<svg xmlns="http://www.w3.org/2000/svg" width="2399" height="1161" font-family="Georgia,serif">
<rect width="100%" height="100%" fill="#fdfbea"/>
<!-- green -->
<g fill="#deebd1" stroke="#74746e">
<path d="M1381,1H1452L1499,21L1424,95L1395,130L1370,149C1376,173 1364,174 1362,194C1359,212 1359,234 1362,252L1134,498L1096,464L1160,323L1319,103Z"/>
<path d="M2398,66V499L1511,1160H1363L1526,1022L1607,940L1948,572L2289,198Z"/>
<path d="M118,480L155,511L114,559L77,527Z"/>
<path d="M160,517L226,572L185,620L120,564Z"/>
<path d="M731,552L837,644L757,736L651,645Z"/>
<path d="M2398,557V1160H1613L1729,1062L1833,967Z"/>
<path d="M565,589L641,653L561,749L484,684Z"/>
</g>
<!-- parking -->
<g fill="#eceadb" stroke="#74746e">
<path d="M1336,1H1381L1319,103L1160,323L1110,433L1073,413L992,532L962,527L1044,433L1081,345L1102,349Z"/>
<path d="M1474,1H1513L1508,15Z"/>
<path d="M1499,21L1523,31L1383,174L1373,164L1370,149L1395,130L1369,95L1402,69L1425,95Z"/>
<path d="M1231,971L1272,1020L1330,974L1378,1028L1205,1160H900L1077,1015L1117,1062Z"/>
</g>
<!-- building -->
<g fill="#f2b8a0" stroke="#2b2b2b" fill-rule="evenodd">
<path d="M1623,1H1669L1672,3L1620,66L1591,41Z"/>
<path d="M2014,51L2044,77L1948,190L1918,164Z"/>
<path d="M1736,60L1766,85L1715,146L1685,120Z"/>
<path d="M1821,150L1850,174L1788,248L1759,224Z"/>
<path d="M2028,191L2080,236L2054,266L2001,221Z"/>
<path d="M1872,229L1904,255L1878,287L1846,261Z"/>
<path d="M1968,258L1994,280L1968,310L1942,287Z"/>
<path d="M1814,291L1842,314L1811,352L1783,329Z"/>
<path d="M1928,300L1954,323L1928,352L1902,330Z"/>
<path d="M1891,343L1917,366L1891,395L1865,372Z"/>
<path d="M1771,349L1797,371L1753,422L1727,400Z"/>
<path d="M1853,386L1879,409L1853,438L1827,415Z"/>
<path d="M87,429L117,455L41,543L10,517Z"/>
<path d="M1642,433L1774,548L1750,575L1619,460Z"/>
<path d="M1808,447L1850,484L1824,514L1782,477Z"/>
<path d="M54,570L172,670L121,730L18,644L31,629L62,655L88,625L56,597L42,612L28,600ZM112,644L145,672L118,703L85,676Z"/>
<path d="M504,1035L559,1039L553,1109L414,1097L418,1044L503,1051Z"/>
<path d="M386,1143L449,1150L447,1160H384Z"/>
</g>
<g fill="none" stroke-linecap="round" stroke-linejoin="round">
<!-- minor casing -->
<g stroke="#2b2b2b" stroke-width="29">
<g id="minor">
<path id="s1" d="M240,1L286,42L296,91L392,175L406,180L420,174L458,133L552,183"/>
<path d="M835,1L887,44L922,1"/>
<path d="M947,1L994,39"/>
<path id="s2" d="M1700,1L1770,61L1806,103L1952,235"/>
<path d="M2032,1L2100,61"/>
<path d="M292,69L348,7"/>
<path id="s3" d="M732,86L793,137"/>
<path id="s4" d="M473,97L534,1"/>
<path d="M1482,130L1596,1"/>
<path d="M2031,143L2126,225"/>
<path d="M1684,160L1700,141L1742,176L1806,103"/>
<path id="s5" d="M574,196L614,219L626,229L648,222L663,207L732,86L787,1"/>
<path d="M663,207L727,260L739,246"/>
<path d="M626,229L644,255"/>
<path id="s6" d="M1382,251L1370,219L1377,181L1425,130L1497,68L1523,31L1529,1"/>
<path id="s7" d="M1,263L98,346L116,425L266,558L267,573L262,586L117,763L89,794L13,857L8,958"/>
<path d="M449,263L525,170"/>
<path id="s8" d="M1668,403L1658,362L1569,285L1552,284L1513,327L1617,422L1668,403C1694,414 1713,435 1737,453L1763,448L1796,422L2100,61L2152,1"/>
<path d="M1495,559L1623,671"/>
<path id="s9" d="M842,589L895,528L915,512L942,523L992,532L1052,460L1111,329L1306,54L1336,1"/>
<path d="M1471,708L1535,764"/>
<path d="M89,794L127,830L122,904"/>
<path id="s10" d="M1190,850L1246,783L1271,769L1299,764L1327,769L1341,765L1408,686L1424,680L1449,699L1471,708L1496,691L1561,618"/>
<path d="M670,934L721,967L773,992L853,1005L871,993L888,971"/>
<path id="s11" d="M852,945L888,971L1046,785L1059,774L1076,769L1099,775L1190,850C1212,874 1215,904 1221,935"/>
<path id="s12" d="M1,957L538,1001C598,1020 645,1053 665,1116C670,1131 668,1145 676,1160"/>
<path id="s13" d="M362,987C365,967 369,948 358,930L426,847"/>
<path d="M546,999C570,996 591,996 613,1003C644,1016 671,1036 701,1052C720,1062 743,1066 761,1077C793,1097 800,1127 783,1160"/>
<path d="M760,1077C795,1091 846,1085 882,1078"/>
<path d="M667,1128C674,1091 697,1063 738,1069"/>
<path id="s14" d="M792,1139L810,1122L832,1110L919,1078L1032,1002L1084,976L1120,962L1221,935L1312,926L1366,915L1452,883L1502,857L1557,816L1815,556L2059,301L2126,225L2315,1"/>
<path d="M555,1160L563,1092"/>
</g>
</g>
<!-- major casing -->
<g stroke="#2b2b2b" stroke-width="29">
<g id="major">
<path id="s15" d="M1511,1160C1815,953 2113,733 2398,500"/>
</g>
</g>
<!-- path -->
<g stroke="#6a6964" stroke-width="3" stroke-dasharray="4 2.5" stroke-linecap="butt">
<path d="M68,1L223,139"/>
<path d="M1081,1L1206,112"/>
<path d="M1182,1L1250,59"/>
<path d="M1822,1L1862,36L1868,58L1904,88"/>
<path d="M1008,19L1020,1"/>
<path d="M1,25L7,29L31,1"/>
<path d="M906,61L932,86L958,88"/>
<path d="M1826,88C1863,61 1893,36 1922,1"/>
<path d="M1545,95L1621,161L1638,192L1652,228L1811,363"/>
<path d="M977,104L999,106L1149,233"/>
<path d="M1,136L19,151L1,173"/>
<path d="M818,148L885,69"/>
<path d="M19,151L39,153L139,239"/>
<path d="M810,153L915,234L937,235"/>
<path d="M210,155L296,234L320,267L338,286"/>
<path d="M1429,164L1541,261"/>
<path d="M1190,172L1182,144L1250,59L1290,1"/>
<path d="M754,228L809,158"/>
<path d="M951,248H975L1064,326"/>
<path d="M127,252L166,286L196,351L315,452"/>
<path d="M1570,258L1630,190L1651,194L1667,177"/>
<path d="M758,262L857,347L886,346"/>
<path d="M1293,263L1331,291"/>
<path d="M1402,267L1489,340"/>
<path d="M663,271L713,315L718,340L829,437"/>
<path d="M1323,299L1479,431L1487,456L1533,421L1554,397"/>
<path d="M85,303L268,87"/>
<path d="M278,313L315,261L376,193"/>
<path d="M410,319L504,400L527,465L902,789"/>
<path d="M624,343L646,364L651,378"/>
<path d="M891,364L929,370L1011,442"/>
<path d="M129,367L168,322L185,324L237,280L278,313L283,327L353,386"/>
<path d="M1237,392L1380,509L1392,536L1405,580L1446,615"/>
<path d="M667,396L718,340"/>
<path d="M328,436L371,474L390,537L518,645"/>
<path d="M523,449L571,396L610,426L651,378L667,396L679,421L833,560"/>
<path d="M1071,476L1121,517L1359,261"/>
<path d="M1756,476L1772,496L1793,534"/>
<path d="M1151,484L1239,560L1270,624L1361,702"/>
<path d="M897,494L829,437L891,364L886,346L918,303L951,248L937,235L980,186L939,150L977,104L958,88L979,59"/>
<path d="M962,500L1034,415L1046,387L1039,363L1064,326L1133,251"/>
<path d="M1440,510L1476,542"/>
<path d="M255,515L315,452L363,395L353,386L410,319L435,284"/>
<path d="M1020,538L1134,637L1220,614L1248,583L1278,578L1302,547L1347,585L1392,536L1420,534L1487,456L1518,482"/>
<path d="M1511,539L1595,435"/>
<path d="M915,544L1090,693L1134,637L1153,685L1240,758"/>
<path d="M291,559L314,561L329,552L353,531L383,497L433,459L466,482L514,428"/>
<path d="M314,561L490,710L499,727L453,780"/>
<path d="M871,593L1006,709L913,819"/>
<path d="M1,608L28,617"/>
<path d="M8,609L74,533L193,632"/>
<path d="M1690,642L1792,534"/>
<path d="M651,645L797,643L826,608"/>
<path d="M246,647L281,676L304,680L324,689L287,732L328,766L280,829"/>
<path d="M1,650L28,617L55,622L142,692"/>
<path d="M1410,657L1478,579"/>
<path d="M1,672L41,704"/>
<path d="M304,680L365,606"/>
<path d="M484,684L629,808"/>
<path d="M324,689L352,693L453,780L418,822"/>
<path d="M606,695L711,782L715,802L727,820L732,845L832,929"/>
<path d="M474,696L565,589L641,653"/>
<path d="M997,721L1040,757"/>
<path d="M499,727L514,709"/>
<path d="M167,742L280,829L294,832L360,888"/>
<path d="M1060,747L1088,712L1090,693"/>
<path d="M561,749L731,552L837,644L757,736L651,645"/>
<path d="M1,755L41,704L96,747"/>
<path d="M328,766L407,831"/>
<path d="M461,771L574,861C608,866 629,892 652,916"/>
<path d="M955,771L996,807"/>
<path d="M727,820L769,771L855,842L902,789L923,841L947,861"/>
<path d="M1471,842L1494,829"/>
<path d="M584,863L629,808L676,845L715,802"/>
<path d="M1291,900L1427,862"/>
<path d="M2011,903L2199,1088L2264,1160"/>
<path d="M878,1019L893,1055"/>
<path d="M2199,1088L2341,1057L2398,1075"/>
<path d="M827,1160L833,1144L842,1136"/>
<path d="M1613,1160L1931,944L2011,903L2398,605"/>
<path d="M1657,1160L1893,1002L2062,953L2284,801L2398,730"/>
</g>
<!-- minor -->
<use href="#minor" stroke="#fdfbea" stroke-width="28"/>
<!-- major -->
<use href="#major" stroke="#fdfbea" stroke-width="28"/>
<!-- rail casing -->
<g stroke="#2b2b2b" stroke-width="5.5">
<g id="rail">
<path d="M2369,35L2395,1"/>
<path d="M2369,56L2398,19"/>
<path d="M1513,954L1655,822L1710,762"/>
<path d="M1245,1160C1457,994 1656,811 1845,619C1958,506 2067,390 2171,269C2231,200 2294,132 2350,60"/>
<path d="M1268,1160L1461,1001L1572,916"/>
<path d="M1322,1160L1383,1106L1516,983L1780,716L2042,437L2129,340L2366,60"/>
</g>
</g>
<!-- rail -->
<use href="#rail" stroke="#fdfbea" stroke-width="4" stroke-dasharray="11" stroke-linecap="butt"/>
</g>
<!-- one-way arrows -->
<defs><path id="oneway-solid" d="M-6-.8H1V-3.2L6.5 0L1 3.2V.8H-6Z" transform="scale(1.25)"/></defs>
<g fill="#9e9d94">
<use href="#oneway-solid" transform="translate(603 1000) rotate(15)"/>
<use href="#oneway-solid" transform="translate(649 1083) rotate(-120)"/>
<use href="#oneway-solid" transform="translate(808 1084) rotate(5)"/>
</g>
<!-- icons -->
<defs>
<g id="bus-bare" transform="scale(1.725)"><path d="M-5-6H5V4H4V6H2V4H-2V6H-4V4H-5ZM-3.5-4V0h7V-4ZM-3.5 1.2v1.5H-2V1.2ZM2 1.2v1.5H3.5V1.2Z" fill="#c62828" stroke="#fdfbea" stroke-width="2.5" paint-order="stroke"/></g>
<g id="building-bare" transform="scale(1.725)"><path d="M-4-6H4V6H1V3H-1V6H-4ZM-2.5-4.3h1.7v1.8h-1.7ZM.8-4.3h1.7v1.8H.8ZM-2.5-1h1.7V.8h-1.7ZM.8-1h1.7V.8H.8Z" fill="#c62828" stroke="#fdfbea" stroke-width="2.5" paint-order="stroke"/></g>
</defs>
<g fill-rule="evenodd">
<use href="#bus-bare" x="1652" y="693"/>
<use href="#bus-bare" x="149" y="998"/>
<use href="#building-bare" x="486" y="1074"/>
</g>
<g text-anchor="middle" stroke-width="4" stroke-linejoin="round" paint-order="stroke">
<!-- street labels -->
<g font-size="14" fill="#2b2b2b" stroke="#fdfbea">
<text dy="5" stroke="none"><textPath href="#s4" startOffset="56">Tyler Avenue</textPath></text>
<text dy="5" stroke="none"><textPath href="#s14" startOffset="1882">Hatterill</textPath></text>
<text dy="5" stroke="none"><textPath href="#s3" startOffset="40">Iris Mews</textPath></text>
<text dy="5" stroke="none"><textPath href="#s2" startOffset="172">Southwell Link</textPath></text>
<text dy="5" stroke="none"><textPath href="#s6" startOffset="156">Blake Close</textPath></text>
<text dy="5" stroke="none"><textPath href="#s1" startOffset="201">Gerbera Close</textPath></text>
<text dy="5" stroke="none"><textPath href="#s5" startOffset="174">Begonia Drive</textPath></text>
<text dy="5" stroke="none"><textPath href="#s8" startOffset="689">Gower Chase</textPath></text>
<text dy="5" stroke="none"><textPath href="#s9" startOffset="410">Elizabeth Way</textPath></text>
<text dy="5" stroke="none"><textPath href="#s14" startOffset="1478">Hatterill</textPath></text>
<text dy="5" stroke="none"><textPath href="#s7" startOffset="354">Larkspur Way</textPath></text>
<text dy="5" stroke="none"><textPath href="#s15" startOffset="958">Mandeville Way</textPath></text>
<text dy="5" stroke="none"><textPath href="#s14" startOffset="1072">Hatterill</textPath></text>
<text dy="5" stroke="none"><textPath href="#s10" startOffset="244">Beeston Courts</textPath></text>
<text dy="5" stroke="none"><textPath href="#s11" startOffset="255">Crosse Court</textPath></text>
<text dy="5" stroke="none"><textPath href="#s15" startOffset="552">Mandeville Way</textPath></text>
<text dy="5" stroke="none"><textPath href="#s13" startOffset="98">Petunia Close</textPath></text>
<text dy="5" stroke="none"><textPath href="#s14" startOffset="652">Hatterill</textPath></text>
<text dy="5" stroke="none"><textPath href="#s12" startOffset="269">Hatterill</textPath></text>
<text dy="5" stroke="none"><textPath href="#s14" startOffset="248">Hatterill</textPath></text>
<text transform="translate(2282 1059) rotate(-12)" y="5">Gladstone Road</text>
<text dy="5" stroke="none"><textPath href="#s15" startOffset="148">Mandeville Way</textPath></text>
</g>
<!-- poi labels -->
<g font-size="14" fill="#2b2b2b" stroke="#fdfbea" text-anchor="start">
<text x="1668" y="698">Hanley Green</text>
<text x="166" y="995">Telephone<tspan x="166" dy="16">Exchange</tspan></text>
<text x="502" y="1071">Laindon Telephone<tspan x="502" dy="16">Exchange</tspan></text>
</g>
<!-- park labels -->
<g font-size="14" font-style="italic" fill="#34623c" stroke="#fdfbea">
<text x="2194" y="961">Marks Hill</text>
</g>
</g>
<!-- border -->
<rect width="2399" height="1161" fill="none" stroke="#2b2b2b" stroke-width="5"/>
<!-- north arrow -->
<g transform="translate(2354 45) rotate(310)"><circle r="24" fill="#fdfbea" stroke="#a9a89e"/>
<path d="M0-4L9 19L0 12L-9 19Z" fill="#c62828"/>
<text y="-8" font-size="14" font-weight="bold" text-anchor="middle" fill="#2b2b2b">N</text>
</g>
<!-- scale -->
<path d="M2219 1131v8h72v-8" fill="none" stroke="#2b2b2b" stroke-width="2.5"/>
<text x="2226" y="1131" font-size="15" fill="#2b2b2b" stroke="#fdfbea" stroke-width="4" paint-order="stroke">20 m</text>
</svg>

* * *

▶ TASK ITEM
Each line above that contains the word "linejoin" must be copied.

▶ WRITTEN ANSWER
<g fill="none" stroke-linecap="round" stroke-linejoin="round">
<g text-anchor="middle" stroke-width="4" stroke-linejoin="round" paint-order="stroke">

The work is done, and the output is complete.